How to complete this task
Every line from the one with "46: (163, 171)" to the one with "58: (164, 180)", including those two, is to be copied exactly; all other lines of the entries below are left out.

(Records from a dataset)

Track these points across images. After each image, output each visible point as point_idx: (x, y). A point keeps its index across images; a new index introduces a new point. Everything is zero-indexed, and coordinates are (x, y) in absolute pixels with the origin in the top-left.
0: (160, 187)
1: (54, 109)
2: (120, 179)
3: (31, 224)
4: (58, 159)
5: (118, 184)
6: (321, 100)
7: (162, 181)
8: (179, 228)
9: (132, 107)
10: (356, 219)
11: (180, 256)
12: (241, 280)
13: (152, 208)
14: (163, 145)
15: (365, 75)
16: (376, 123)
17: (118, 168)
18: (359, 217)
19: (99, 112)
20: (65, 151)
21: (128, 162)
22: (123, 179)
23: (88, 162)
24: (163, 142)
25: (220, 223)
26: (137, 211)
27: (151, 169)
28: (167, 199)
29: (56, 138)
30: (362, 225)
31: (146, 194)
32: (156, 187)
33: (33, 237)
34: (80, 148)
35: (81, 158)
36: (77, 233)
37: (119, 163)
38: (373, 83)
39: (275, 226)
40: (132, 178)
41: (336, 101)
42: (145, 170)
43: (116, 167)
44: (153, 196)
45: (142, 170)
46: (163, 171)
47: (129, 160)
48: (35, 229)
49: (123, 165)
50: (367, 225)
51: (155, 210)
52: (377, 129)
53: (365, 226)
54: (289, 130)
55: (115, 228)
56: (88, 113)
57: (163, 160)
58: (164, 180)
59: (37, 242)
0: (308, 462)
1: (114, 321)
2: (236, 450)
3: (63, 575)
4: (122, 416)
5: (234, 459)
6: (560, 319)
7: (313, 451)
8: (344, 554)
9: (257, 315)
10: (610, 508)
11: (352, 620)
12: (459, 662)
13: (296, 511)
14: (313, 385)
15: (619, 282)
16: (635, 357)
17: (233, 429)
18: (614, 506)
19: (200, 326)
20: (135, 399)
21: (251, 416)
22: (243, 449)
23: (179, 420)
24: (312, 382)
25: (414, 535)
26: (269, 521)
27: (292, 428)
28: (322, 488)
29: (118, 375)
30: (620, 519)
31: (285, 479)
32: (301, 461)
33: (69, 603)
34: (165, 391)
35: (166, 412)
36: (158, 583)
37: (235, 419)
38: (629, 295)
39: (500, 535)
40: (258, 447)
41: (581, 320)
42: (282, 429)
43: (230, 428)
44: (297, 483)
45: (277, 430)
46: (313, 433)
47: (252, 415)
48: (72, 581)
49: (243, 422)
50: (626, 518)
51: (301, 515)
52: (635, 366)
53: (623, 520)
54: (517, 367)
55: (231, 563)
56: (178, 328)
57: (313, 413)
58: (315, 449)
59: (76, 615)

Completed task
46: (163, 171)
47: (129, 160)
48: (35, 229)
49: (123, 165)
50: (367, 225)
51: (155, 210)
52: (377, 129)
53: (365, 226)
54: (289, 130)
55: (115, 228)
56: (88, 113)
57: (163, 160)
58: (164, 180)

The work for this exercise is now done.